"""

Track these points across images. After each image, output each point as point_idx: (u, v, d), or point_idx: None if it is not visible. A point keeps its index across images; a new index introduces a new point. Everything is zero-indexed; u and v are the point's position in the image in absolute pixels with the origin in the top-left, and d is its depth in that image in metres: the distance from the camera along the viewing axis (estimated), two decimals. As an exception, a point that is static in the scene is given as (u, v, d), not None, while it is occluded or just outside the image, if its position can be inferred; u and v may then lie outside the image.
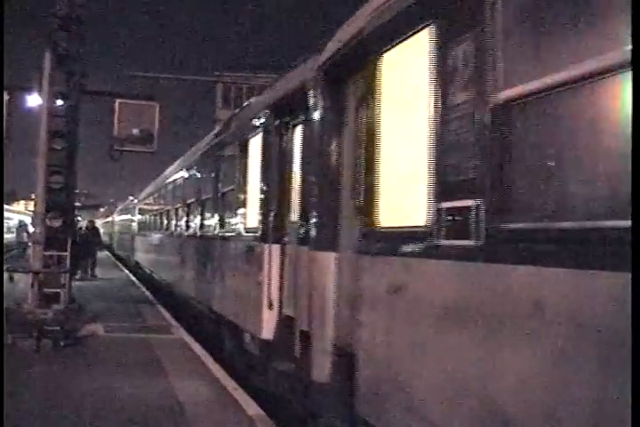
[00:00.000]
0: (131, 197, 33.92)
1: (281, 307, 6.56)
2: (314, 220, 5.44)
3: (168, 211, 15.77)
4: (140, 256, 22.41)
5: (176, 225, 14.25)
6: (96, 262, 22.01)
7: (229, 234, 8.79)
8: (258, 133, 7.49)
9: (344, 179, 5.07)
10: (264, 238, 6.91)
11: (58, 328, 9.01)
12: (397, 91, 4.12)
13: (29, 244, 14.03)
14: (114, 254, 37.52)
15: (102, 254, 29.67)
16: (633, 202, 2.03)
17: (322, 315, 5.12)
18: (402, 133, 4.04)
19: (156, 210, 18.81)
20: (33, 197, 12.54)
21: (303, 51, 6.67)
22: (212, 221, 10.09)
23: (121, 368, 7.60)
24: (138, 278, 21.36)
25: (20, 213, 43.87)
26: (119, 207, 40.94)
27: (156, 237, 18.24)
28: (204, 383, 7.12)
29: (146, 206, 22.51)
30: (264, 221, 7.00)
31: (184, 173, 13.50)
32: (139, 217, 24.66)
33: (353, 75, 4.95)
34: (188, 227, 12.53)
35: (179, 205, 13.79)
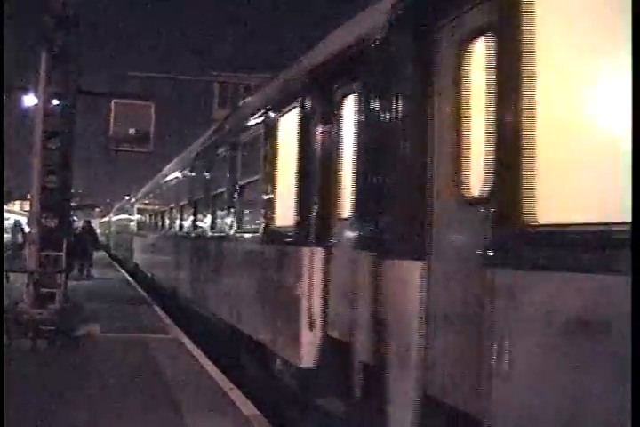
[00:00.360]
0: (127, 197, 33.80)
1: (326, 327, 5.28)
2: (380, 216, 4.25)
3: (171, 209, 14.33)
4: (140, 258, 21.13)
5: (180, 224, 12.85)
6: (92, 263, 21.95)
7: (252, 234, 7.40)
8: (292, 109, 6.12)
9: (436, 161, 3.78)
10: (302, 240, 5.60)
11: (53, 328, 8.99)
12: (572, 12, 2.74)
13: (25, 244, 14.01)
14: (110, 255, 37.42)
15: (99, 254, 29.59)
16: (633, 201, 2.01)
17: (401, 347, 3.87)
18: (593, 77, 2.65)
19: (158, 208, 17.34)
20: (29, 197, 12.52)
21: (301, 51, 6.62)
22: (228, 219, 8.59)
23: (116, 373, 7.56)
24: (135, 279, 21.23)
25: (15, 212, 43.77)
26: (116, 207, 40.83)
27: (157, 237, 16.83)
28: (203, 385, 7.09)
29: (146, 205, 21.10)
30: (302, 217, 5.68)
31: (191, 166, 12.13)
32: (138, 216, 23.52)
33: (458, 5, 3.58)
34: (195, 226, 11.17)
35: (184, 202, 12.42)
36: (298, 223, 5.76)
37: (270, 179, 6.71)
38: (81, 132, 13.53)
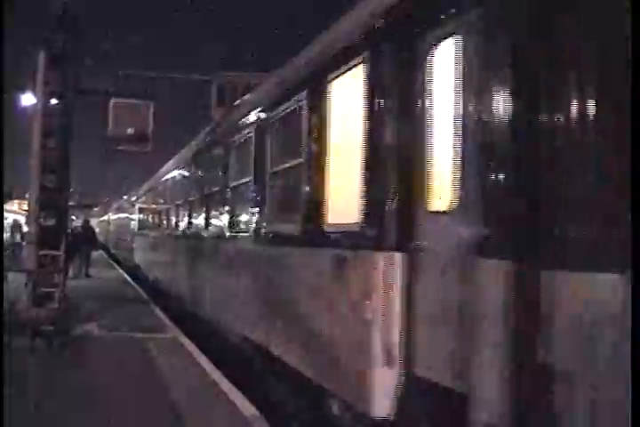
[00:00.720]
0: (125, 196, 33.63)
1: (412, 365, 3.90)
2: (529, 209, 2.97)
3: (178, 206, 12.95)
4: (142, 260, 19.82)
5: (189, 223, 11.48)
6: (90, 263, 21.94)
7: (289, 234, 5.91)
8: (351, 69, 4.71)
9: None
10: (373, 242, 4.21)
11: (52, 327, 8.99)
12: None
13: (23, 243, 14.00)
14: (109, 254, 37.33)
15: (97, 254, 29.57)
16: (633, 202, 2.00)
17: (601, 412, 2.53)
18: None
19: (163, 206, 15.79)
20: (27, 196, 12.51)
21: (297, 50, 6.58)
22: (253, 215, 7.03)
23: (114, 373, 7.56)
24: (135, 280, 21.12)
25: (14, 212, 43.76)
26: (115, 205, 40.65)
27: (162, 237, 15.26)
28: (201, 384, 7.09)
29: (149, 202, 19.55)
30: (371, 211, 4.28)
31: (202, 157, 10.64)
32: (139, 215, 22.31)
33: None
34: (208, 225, 9.69)
35: (195, 197, 10.99)
36: (365, 219, 4.35)
37: (318, 162, 5.23)
38: (79, 131, 13.50)
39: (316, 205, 5.21)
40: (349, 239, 4.58)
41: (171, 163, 15.35)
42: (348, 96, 4.81)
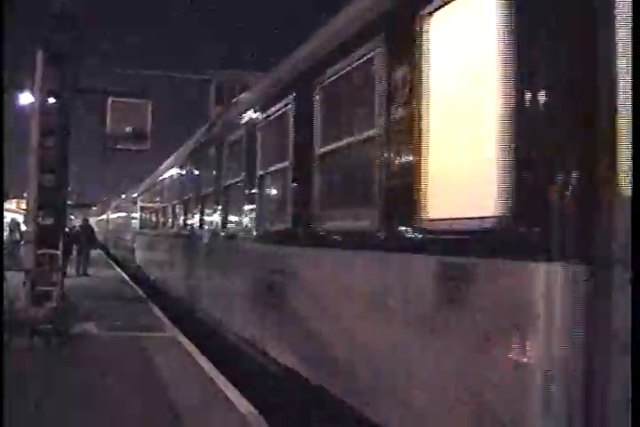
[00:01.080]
0: (124, 195, 33.51)
1: None
2: None
3: (189, 202, 11.49)
4: (144, 260, 18.67)
5: (202, 220, 10.08)
6: (88, 261, 21.95)
7: (355, 234, 4.47)
8: None
9: None
10: (526, 246, 2.78)
11: (50, 326, 8.99)
12: None
13: (21, 242, 14.00)
14: (108, 254, 37.28)
15: (95, 253, 29.56)
16: (633, 202, 2.00)
17: None
18: None
19: (170, 202, 14.00)
20: (25, 195, 12.51)
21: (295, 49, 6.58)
22: (295, 211, 5.60)
23: (112, 371, 7.55)
24: (136, 282, 20.98)
25: (12, 211, 43.71)
26: (113, 204, 40.48)
27: (168, 237, 13.95)
28: (199, 384, 7.08)
29: (154, 198, 17.74)
30: (522, 200, 2.81)
31: (219, 141, 9.00)
32: (142, 213, 20.95)
33: None
34: (228, 223, 8.35)
35: (209, 190, 9.55)
36: (511, 212, 2.86)
37: (408, 133, 3.70)
38: (77, 130, 13.51)
39: (404, 194, 3.71)
40: (477, 242, 3.10)
41: (179, 154, 13.83)
42: (462, 33, 3.39)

"""

WORK TO BE COMPLETED
Using the data above, reproduce exactly the lines from the line that contains "24: (138, 278, 21.36)" through the line that contains "35: (179, 205, 13.79)", including both.

RESULT
24: (138, 278, 21.36)
25: (20, 213, 43.87)
26: (119, 207, 40.94)
27: (156, 237, 18.24)
28: (204, 383, 7.12)
29: (146, 206, 22.51)
30: (264, 221, 7.00)
31: (184, 173, 13.50)
32: (139, 217, 24.66)
33: (353, 75, 4.95)
34: (188, 227, 12.53)
35: (179, 205, 13.79)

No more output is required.